Sem lideranças políticas conhecidas, sem o chamariz de atores globais ou de freqüentadores da revista “Caras”; convocadas apenas pela internet, 2.000 pessoas –segundo cálculos da Polícia Militar– reuniram-se ontem em frente ao edifício da Fiesp (Federação das Indústrias do Estado de São Paulo) para manifestar-se contra o governo do presidente Luiz Inácio Lula da Silva.
Com o nome oficial de “Movimento Fora Lula! O Brasil Acordou!”, a mobilização de ontem é a tradução para o mundo real dos protestos que, no mundo virtual, já congregam 196.007 pessoas –este é o número de membros da comunidade “Fora Lula” do Orkut.
Manifestações foram realizadas também em Brasília, Rio de Janeiro, Belo Horizonte, Curitiba, Porto Alegre, Vitória e Campo Grande (somadas, reuniram cerca de mil pessoas).
A palavra de ordem dominante foi o “Fora Lula”. Mas também se ouviram: “Ca-cha-cei-ro, ca-cha-cei-ro”, “va-ga-bun-do, va-ga-bun-do” e “Lula, ladrão, seu lugar é na prisão”. Nas faixas e cartazes, o mesmo tom: “Marta, fora, biscate” e “Lula, maldito, relaxa e vaza”.
Militantes pela redução da maioridade penal, pelos “direitos humanos (só) para humanos direitos”, pela imediata construção de um partido nacionalista conservador, e até o movimento “República de São Paulo”, que pretende a separar o estado do restante do país apareceram na manifestação.
Não se via uma só bandeira vermelha. Negros eram os cartazes e as camisetas.
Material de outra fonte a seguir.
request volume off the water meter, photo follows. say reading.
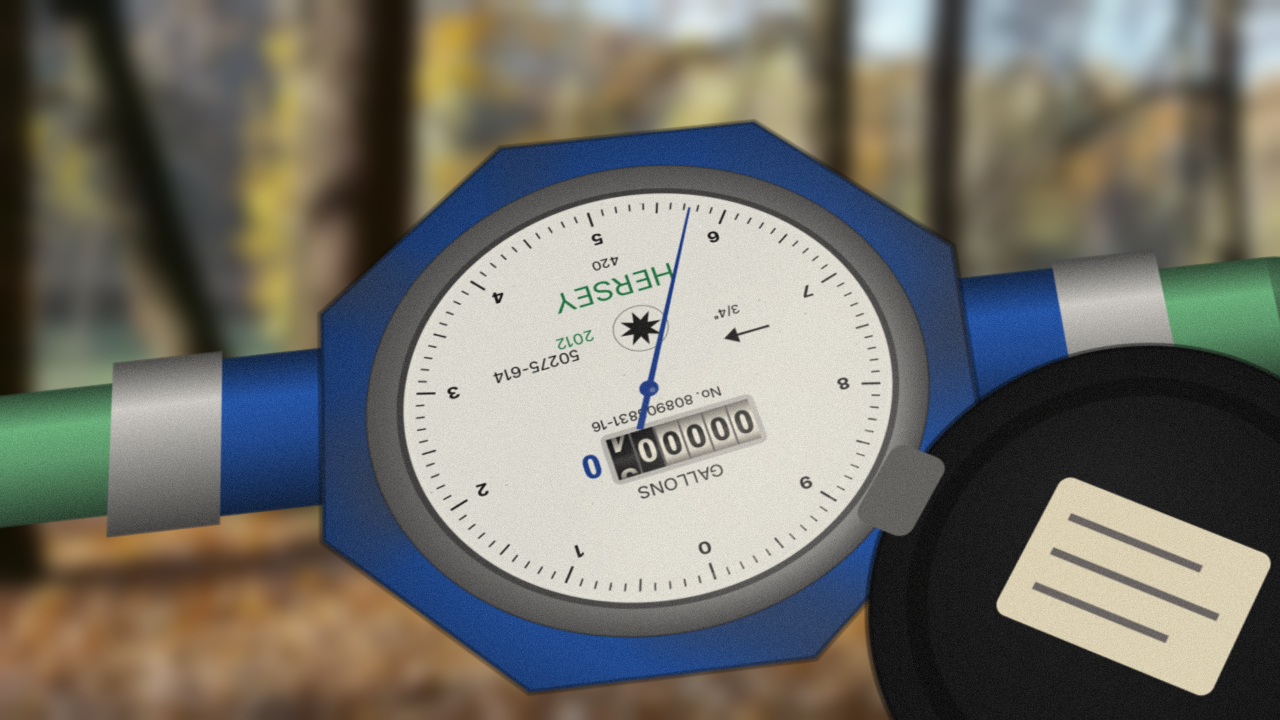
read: 35.7 gal
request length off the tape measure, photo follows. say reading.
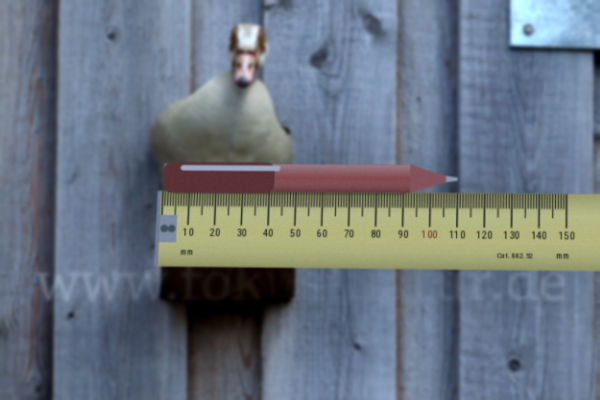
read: 110 mm
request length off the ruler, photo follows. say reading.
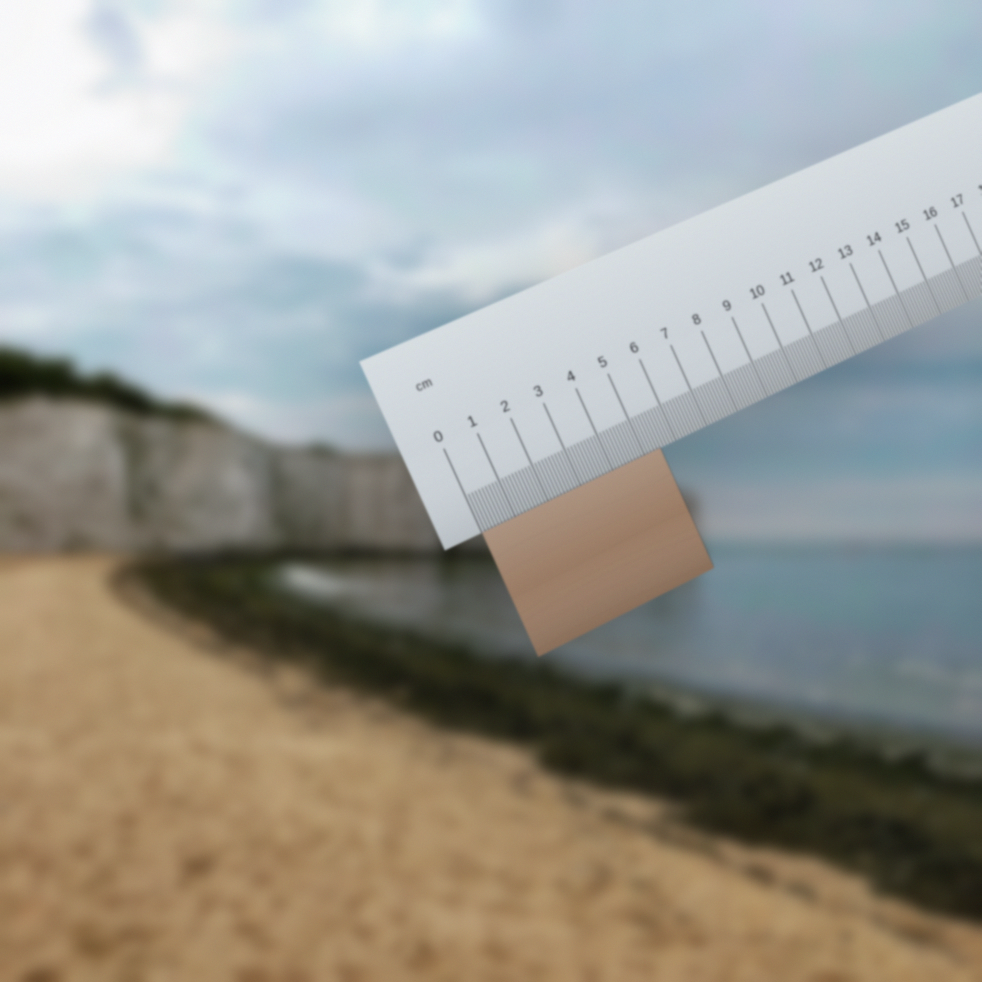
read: 5.5 cm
Às 14h30, a cantora Enza Flori, 52, subiu ao carro de som. Agachada, sem ser vista pelo pessoal no chão, ela cantou uma versão meio gospel do “Hino Nacional”. Um amigo segurava-lhe a letra, escrita em caracteres bem grandes, que ela colava com atenção. Enza já foi famosa. Era a “Mascotinha do Rei Roberto Carlos”, nos idos dos anos 60. Hoje, dedica-se à música italiana, especialista que é em Rita Pavone.
Depois da “emoção do hino”, segundo Enza, o carro de som saiu, passeata atrás, rumo ao parque do Ibirapuera, área onde se localizam o Segundo Exército e o Monumento ao Soldado Constitucionalista.
Amiga do coronel Ubiratan Guimarães, o comandante do chamado “Massacre do Carandiru”, que resultou na morte de 111 detentos de um complexo penitenciário paulista, a empresária Ana Prudente, 49, era uma das mais entusiasmadas participantes. “Ele [o coronel Ubiratan], se estivesse vivo, certamente estaria nos apoiando. Ele era desses que nunca fugiu à luta”, disse. O coronel foi assassinado no ano passado.
Com os cabelos loiros e impecavelmente alisados, a empresária e estilista Patricia Guizzardi, 37, recusava ser chamada de representante da “elite branca” (expressão cunhada pelo ex-governador Claudio Lembo). “Eu acho esse comentário até racista. Sou povão. Passei dez carnavais seguidos no Rio de Janeiro, sambando no meio de negros.”
Na passeata de ontem, os jornalistas disputavam a desempregada Jessica Verônica Aquino Nascimento, 25, raríssima negra presente. Segundo ela, seus “irmãos de raça e os pobres em geral, infelizmente, ainda são muito ignorantes”.
Na frente do Segundo Exército, depois de andar 3 km, o pessoal ainda teve forças para gritar “Acorda, Milico! Acorda Milico!”. Daí, surpresa, emendaram-se clássicos da canção de protesto, como “Apesar de Você”, de Chico Buarque, e “Pra Não Dizer Que Não Falei das Flores”, de Vandré.